Отрывок текста:
^^^^^^^^^^^^^^^^

И нужды нет, что революция «для блага народа» вырезает, не очень приглядываясь к их вине, десятки миллионов и сажает оставшимся на шею «новый класс», тоже думающий исключительно о благе, но уже только о своем. А самоопределение освободило не умеющие ни читать, ни писать племена только для того, чтоб они стали жить хуже, чем раньше. И вот бывший кашевар Ея Британского Величества стрелкового полка, произведя себя в фельдмаршалы, волосатой рукой антропоида загоняет в новую «нацию» несколько еще вчера друг друга резавших и поедавших племен, получает высокую санкцию ООН как глава независимого государства и по этому поводу устраивает пышный «праздник самостоятельности», во время которого крокодилы родной реки обжираются трупами его личных, семейных, племенных, национальных врагов и вообще на взгляд ему неприятных персон, на трескучем параде демонстрируются лучшие образцы со свалок чехословацкого, китайского и советского оружия времен Второй мировой, а народные массы изнывают от энтузиазма перед американскими автомобилями и белыми секретаршами черных министров и на самой высокой африканской ноте, под гуд тамтамов, славят блага «народного социализма»...

 

По существу, есть только три случая, в которых самоопределение действительно прогрессивно: если существует правовое — гражданское — неравенство между жителями метрополии и провинций, если «ведущее» племя подавляет духовное развитие или принудительно стирает его разнообразие у входящих в объединение народов (в особенности когда речь идет о подавлении религиозных убеждений и верований) и, наконец, — когда происходит явная экспроприация материальных богатств данной провинции не в пользу всего союза в целом, а для благосостояния его «ведущего» народа.

 

Никак, однако, не может считаться культурным угнетением тот, весьма часто упоминаемый разного порядка самоопределенцами факт, что существует один общий для всего союза официальный язык, если при этом никому не воспрещается и не препятствуется говорить, учить, учиться, писать, печатать, издавать что в голову придет на родном — местном — языке. Свобода соревнования языков должна обходиться без каких бы то ни было запретительных, стеснительных или поощрительных мер в пользу одного или другого. Если, например, газета на местном языке из-за отсутствия читателей чахнет, ее не должно удерживать правительственными субсидиями только потому, что конкурирующее издание на всесоюзном языке как раз процветает.

^^^^^^^^^^^^^^^^

Исходные данные:
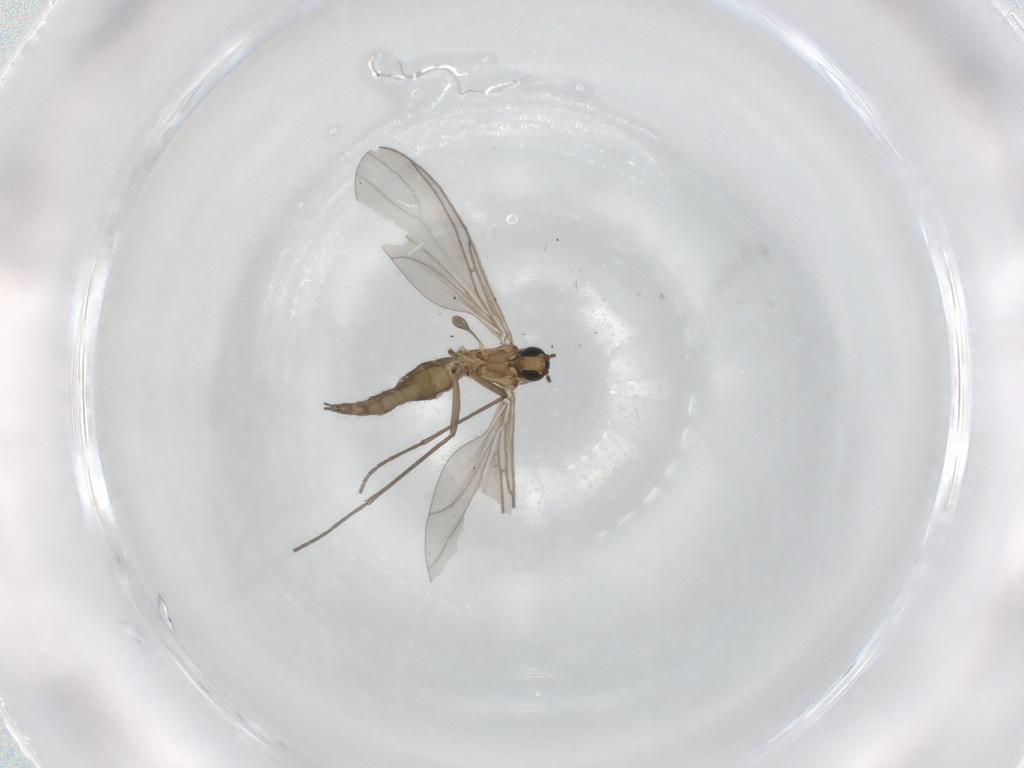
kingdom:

^^^^^^^^^^^^^^^^

Письменное задание 1:
Сколько случаев, в которых самоопределение действительно прогрессивно, называет отрывок о самоопределении?
Письменное задание 2:
Продолжите отрывок о самоопределении народов, начиная сразу после его последнего предложения.

Правильный ответ 1:
Три случая.

Правильный ответ 2:
 

Что же касается экономической эксплуатации всех прочих «ведущей» народностью, то откровенная и, во всяком случае, легко заметная в колониальных хозяйствах европейских держав в конце ХIХ — начале XX века, она много труднее вскрывается (если не выдумывается) внутри составленных из разных народностей (или племен) стран. Например, во Франции ряд «заброшенных» провинций действительно как будто совпадает с их «национальным» своеобразием: Бретань, Прованс, Баски, Эльзас-Лотарингия, Корсика... Однако надо быть нарочно недобросовестным, чтобы видеть в этом не временные идиотизмы капиталистической экономики, но вот именно «колониализм», проводимый внутри страны господствующей нацией по отношению к иноплеменным окраинам.

 

Но когда, чтобы открыть «эксплуатацию», приходится основывать специальные институты и искать ее, остается, никак со счастьем народным не увязанное, мегаломанское стремление определенных персон к «суверенности», в наше время теснейшей взаимосвязанности всех экономик и всех культур мира более чем иллюзорной (в особенности для микронаций).

 

Как показывает опыт истекшего полустолетия, самоопределение, ничем значительным не одарив мировую культуру, привело к ряду непрекращающихся междуплеменных побоищ, к исковерканной жизни целых поколений простых людей и, в частности, к затруднению возможности объединиться, т. е. пожертвовать суверенитетом — тем, для кого это было бы выходом из положения.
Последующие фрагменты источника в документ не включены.